حزب التحرير
Hizb-ut Tahrir
Britanya
Medya Bürosu
No: BR–BA–2019–MB–TR–05 |
H. 30 Cumâde’s Sânî 1440 M. Perşembe, 07 Mart 2019 |
Laik Elit, İngiltere’deki Bıçaklı Saldırının Arkasında Yatan Gerçek Sebepleri Ciddiyetle Ele Almayı Reddetti
İngiltere’de çok sayıda genç bıçaklı saldırı sonucu trajik şekilde hayatını kaybederken, İçişleri Bakanı vaziyeti kurtaran açıklamalar dışında farklı hiçbir şey söylemedi. Göreve gelir gelmez her İçişleri Bakanına suçun kaçınılmaz şekilde arttığını gösteren grafikler gösterilir ve “Suç oranı artmaya devam edecek. Anlayacağınız Sayın İçişleri Bakanı, bu konuda yapabileceğiniz hiçbir şey yok.”denilir.
İktidardaki İngiliz eliti, ülkedeki endemik suç oranını tedavi etmek için suçun asıl sebeplerini ele almak gerektiğini çok iyi biliyor. Ama bunu yapmak istemiyor. 2011’den 2017’ye kadar Londra Polis Teşkilatı Başkanı olan Lord Hogan-Howe, “Channel 4 raporlarına göre beş yıl boyunca bıçaklanan 16 yaş altı kişilerin sayısında yüzde 93’lük bir artışın “korkunç bir istatistik” olduğunu ve “bir şeylerin değişmesi gerektiğini” söyledi.
Ancak sadece aynı bizar çözümleri önerdi: daha fazla polis, daha fazla çevirme ve arama, projeler için ek para, daha fazla bıçak saldırısı affı vb. Silah taşıyan insanların davranışları ve değerlerinden ya da insanların yaşadığı çevreden ziyade daima silah üzerine odaklanılıyor. Politikacılar ve elitler, gençleri silah taşımaya ve kullanmaya iten koşulları, değerleri, umutsuzluk duygusunu, çete ve şiddet içerikli bir kültür tuzağını ele aldıklarında, başarısız bir gençlik yarattıkları için değil, aksine yaşamın güzelliğini tahrip eden yıkıcı ve bölücü değerlere teşvik ettikleri için bunun bumerang gibi kendilerine geri döneceğini çok iyi biliyorlar.

▶ _Verilen Bilgiler_:

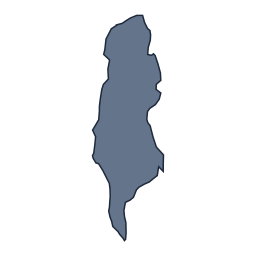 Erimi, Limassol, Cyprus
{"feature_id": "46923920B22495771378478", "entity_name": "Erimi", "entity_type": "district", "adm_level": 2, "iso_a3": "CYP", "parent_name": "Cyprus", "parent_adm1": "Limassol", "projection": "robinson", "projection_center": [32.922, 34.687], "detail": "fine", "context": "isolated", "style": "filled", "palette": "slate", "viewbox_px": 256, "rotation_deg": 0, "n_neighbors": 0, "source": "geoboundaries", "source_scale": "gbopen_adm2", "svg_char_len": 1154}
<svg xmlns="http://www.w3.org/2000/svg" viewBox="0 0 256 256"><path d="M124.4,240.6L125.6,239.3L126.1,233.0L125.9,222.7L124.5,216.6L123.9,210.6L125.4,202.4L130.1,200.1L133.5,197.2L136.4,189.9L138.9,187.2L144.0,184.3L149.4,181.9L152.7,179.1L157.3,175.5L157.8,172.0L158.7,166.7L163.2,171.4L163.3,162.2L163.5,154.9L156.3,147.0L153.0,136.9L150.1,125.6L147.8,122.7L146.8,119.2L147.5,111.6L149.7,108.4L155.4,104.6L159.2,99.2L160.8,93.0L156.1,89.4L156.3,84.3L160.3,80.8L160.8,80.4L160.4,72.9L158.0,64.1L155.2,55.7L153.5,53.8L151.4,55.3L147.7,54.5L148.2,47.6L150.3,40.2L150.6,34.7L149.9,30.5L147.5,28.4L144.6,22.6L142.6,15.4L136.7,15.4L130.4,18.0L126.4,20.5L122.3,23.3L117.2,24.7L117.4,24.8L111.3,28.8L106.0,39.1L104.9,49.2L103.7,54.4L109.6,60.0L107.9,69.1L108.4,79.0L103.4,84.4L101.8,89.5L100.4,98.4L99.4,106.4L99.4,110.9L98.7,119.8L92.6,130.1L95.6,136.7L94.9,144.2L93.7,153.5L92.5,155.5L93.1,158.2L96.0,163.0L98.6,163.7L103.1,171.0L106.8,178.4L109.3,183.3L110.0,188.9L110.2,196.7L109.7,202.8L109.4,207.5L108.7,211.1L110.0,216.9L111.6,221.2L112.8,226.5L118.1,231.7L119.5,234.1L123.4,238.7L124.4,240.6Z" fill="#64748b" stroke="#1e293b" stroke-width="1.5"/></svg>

▶ _Görev_:
İngiltere'deki bıçaklı saldırılarla ilgili alıntıyı son cümlesinden sonra devam ettirin.

▶ _Görevin Çıktısı_:
Birçok gencin İngiltere aidiyet duygusuna sahip olmaması şaşırtıcı değil. Özellikle de daha fazla çevirme ve aramanın pratikte daha fazla ırksal fişleme anlamına geldiğinde. Ya da “istenmeyen yabancı” mesajı, göç politikası karşıtı düşmanca bir ortamda açıkça dillendirildiğinde ve çifte vatandaşlığa sahip kişilerin vatandaşlıklarının iptalinden bahsedildiğinde.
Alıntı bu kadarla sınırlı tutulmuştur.